== BRIEF ==
From the listing below, extract every line containing "these".
..........
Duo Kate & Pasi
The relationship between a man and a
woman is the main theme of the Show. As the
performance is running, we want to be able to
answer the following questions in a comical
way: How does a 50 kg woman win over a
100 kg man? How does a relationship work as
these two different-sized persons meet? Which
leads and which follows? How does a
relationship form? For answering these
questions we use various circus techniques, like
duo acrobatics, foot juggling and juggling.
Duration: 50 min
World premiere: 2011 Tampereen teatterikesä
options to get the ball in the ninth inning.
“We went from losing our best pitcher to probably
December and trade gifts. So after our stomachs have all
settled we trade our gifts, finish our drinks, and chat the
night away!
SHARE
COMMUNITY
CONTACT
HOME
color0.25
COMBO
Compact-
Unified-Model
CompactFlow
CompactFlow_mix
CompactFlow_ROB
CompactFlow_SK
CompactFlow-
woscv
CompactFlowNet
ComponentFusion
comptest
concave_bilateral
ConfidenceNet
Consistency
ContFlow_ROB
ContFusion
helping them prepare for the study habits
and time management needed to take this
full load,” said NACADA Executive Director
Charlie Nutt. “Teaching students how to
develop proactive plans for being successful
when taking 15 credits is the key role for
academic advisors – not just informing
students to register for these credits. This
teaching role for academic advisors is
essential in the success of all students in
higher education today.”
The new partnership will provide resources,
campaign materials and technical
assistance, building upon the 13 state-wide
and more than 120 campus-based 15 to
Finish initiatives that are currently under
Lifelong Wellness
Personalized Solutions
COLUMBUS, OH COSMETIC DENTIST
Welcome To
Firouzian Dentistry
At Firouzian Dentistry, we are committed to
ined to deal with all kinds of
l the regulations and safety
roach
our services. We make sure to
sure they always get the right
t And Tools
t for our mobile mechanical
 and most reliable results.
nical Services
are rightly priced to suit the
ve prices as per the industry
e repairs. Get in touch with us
..........
== OUTPUT BELOW ==
these two different-sized persons meet? Which
relationship form? For answering these
students to register for these credits. This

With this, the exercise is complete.